## Information

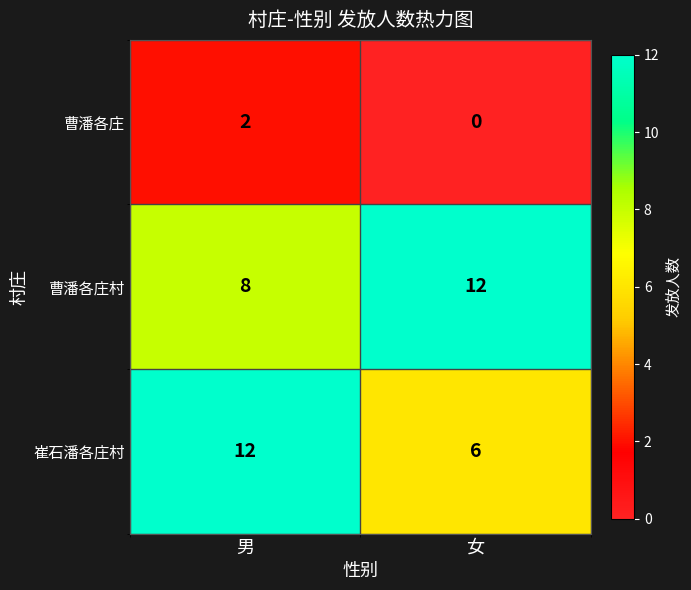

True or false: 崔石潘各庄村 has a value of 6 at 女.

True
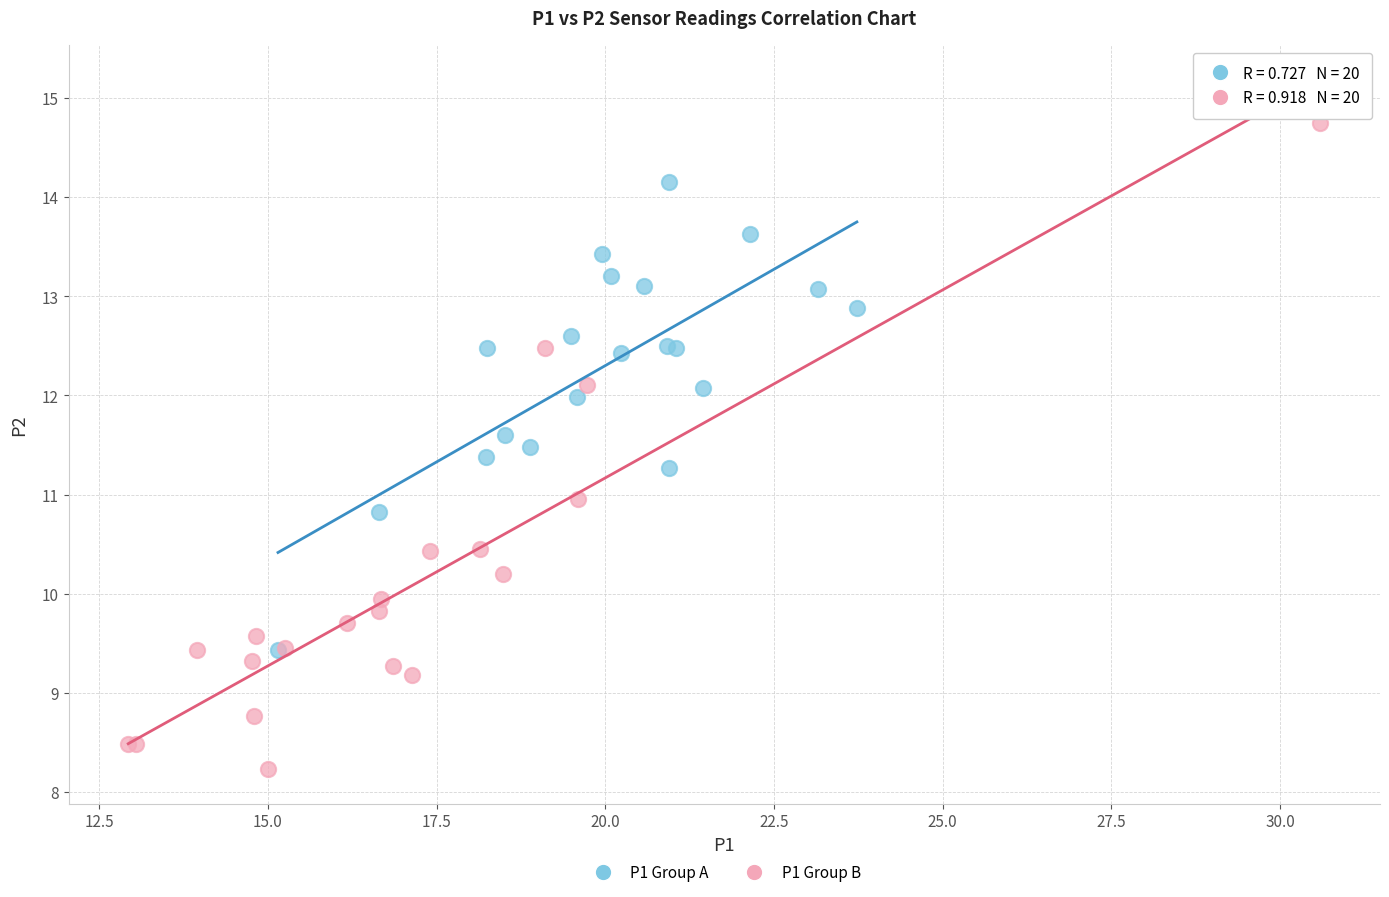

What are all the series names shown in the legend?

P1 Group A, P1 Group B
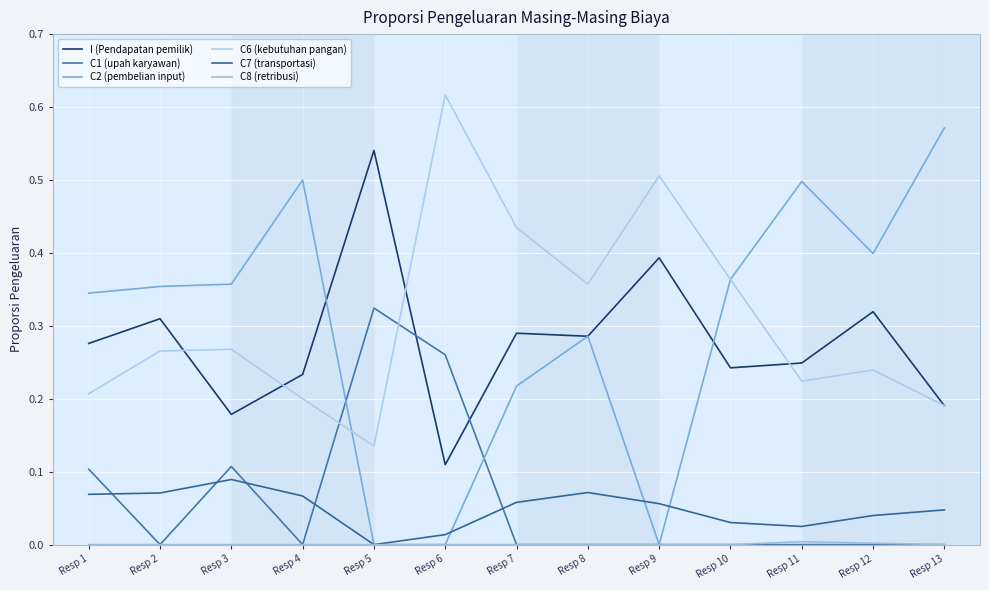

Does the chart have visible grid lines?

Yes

## Task details
Copy the text of all the items above word for word, without the pictures.

## Response below
True or false: 崔石潘各庄村 has a value of 6 at 女.

True

What are all the series names shown in the legend?

P1 Group A, P1 Group B

Does the chart have visible grid lines?

Yes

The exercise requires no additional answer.